Supplied passage:
The first accessory for the movable head will now be described with reference to FIGS. 5 and 6; this is a device 83 for unwinding a film in front of the letterpress unit or block carrier unit. The film serves for example as support for a gilt strip intended to be deposited under heat in accordance with a certain model on the object to be printed. This unwinding device 83 comprises a central portion 84 and two side portions 87. The central portion has two holes 85 intended for the passage of the studs 82 on the front face of the movable head. This unwinding device is held in place on the studs with the aid of holding screws 86 which are locked against the said studs. The side parts 87 are provided with shafts 88, 89, 90, and 91. The shafts 89 and 91 do not support any rotating member, whereas the shafts 88 and 90 support spools 92 for the unwinding and winding up of the film. The driving spool 92 has been shown in FIGS. 5 and 6, and its end 93 is designed to cooperate with the dog 77 on the motor-reduction gear unit 75. The film, which passes from one spool to the other, slides over the shafts 89 and 91, which hold the film in position in relation to the letterpress unit or block carrier unit. The nose 94 of the spool 92 serves for the manual angular displacement of the said spool for the purpose of coupling it to the dog of the motor-reduction gear unit 75.

Provided records:
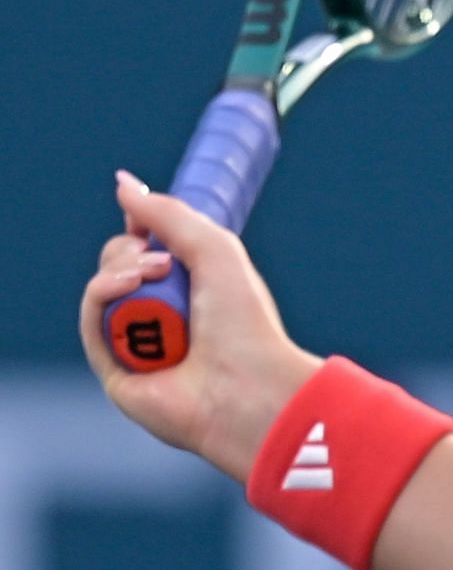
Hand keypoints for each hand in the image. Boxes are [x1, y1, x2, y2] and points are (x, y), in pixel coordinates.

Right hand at [80, 171, 322, 481]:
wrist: (243, 384)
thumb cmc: (242, 319)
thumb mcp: (214, 248)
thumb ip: (169, 214)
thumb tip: (124, 185)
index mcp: (196, 286)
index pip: (152, 247)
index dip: (143, 228)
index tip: (144, 217)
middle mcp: (165, 313)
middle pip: (120, 264)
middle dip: (128, 249)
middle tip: (158, 256)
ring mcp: (138, 341)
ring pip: (102, 288)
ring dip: (120, 269)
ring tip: (153, 273)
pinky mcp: (114, 369)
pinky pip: (92, 318)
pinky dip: (102, 294)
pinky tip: (127, 286)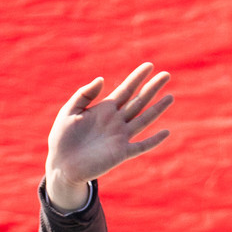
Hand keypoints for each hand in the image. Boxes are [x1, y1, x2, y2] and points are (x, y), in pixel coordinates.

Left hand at [45, 65, 171, 210]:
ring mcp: (120, 137)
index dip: (137, 77)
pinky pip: (141, 146)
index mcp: (105, 109)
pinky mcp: (120, 153)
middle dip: (152, 88)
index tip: (149, 65)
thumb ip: (84, 95)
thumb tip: (101, 79)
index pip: (126, 90)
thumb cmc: (62, 139)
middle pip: (139, 101)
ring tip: (170, 97)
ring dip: (157, 109)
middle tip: (166, 75)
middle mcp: (116, 121)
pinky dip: (154, 140)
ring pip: (144, 120)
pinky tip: (165, 132)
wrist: (61, 166)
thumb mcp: (69, 112)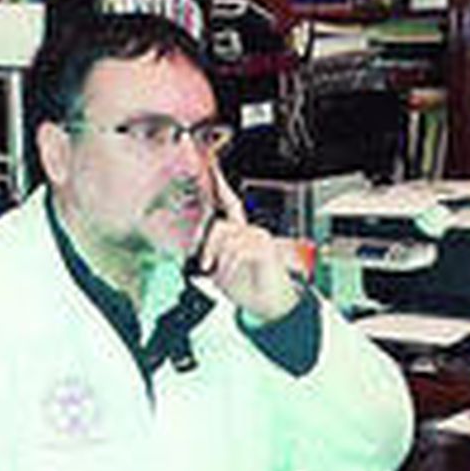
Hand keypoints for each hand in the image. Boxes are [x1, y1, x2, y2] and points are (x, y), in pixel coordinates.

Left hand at [198, 162, 300, 323]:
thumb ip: (211, 255)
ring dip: (219, 262)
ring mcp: (258, 239)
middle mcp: (250, 231)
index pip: (230, 204)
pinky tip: (233, 276)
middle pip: (220, 226)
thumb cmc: (248, 286)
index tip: (212, 166)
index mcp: (241, 233)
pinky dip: (229, 267)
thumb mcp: (222, 270)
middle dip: (208, 247)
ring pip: (226, 241)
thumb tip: (198, 250)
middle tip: (206, 264)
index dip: (221, 185)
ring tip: (224, 276)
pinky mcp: (264, 249)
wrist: (271, 304)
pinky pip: (236, 252)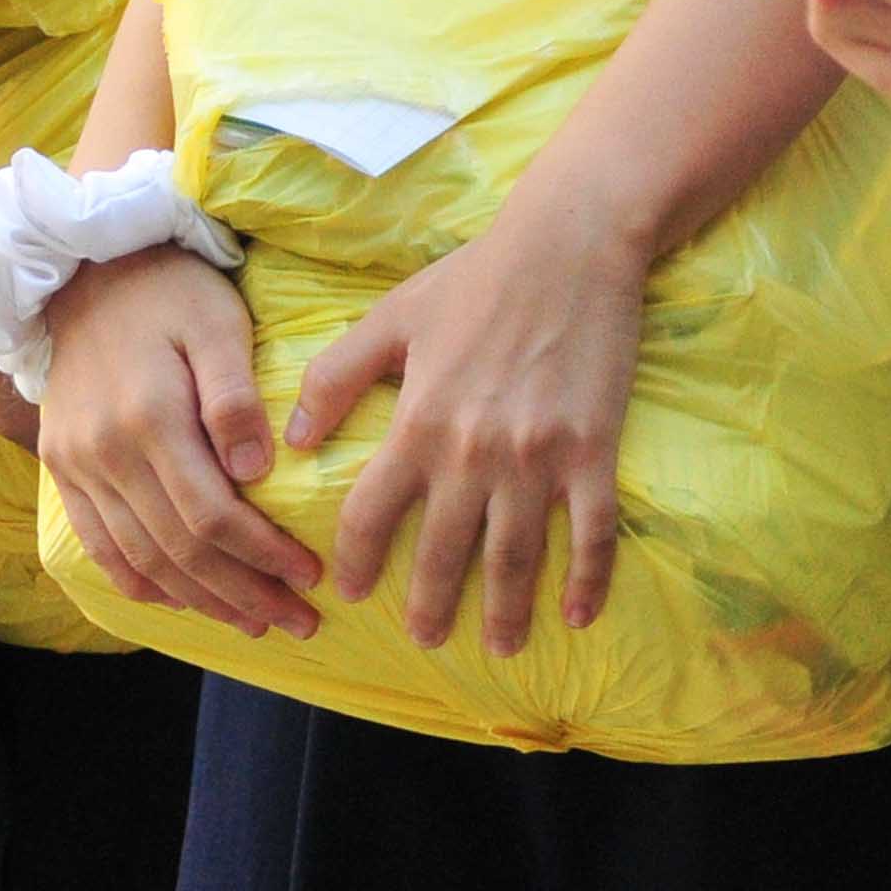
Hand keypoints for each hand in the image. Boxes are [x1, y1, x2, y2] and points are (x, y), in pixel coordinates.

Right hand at [38, 250, 320, 639]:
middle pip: (180, 550)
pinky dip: (139, 583)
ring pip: (140, 558)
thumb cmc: (170, 291)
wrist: (85, 270)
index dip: (263, 555)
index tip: (309, 576)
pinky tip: (180, 601)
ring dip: (199, 600)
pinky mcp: (62, 466)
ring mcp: (77, 464)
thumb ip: (235, 398)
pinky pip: (97, 545)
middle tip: (296, 621)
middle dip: (243, 593)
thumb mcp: (217, 323)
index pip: (212, 515)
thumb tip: (256, 474)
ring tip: (251, 622)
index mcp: (150, 418)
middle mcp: (106, 452)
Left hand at [292, 211, 651, 655]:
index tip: (353, 590)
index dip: (358, 560)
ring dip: (504, 611)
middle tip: (425, 638)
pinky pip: (592, 533)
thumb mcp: (392, 317)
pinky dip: (587, 580)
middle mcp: (473, 453)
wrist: (570, 246)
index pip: (372, 515)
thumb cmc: (476, 278)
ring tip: (497, 644)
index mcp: (418, 422)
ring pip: (515, 558)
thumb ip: (337, 378)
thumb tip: (296, 438)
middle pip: (443, 553)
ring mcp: (538, 459)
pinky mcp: (593, 453)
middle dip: (430, 605)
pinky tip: (580, 614)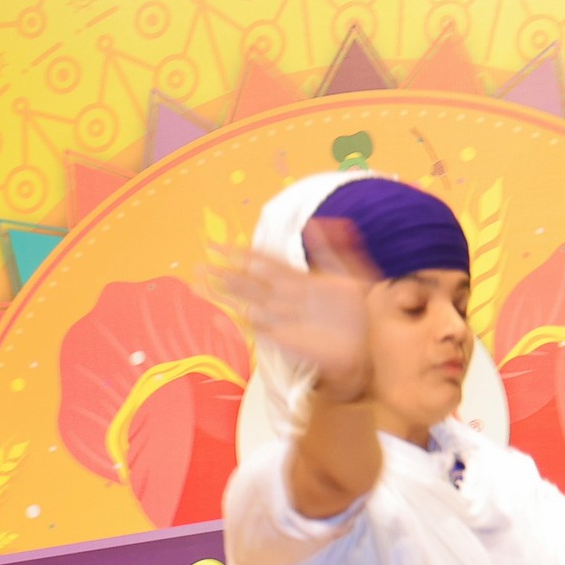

Tasks to perform:
A: For the passage on the film-unwinding device, judge whether each statement agrees with it: (i) the central portion has two holes through which the studs on the front face of the movable head pass; (ii) shafts 89 and 91 carry the spools for the film; (iii) the nose of the spool is used to turn it by hand so it can be coupled to the dog of the motor-reduction gear unit. Answer yes or no for each and quote the deciding words.
B: Write the next part of the passage on the film-unwinding device, starting after its final sentence.
The records come from a different source than the text.

Results of the tasks:
A:
(i) Yes: "The central portion has two holes 85 intended for the passage of the studs 82 on the front face of the movable head."
(ii) No: "The shafts 89 and 91 do not support any rotating member, whereas the shafts 88 and 90 support spools 92 for the unwinding and winding up of the film."
(iii) Yes: "The nose 94 of the spool 92 serves for the manual angular displacement of the said spool for the purpose of coupling it to the dog of the motor-reduction gear unit 75."

B:
The inking device for the letterpress unit will now be described with reference to FIGS. 7, 8, and 9. It comprises four rollers 101, 102, 103, and 104, whose axes of rotation 105, 106, 107, and 108 are parallel to one another. The roller 101, which is of metal, is in contact with a container 109 formed by the angle between the roller and the frame 32. This roller 101 is driven rotationally in the direction of the arrow 110 by the pressure roller 102, which turns in the direction of the arrow 111 because of the rotation of the distributor roller 103 in the direction of the arrow 112. The rollers are driven by friction on their cylindrical surfaces. The inking roller 104 is in contact with the roller 103 only during certain periods of the operating cycle. The roller 101 is of metal, while the rollers 102, 103, and 104 are of synthetic material. The roller 101 is held against the container 109 and against the roller 102 by springs 113, which bear against the ends of the shaft 105. Contact pressure is adjusted by means of two adjusting screws acting on the springs 113. This roller 101 is not held in bearing rings but simply rests on the container and the roller 102.
The pressure roller 102 is mounted on the shaft 106 turning at one end of a ring 114 and at the other end on a shaft 115, which can be displaced axially with the aid of a knurled head 116 in order to permit the dismantling of the said roller.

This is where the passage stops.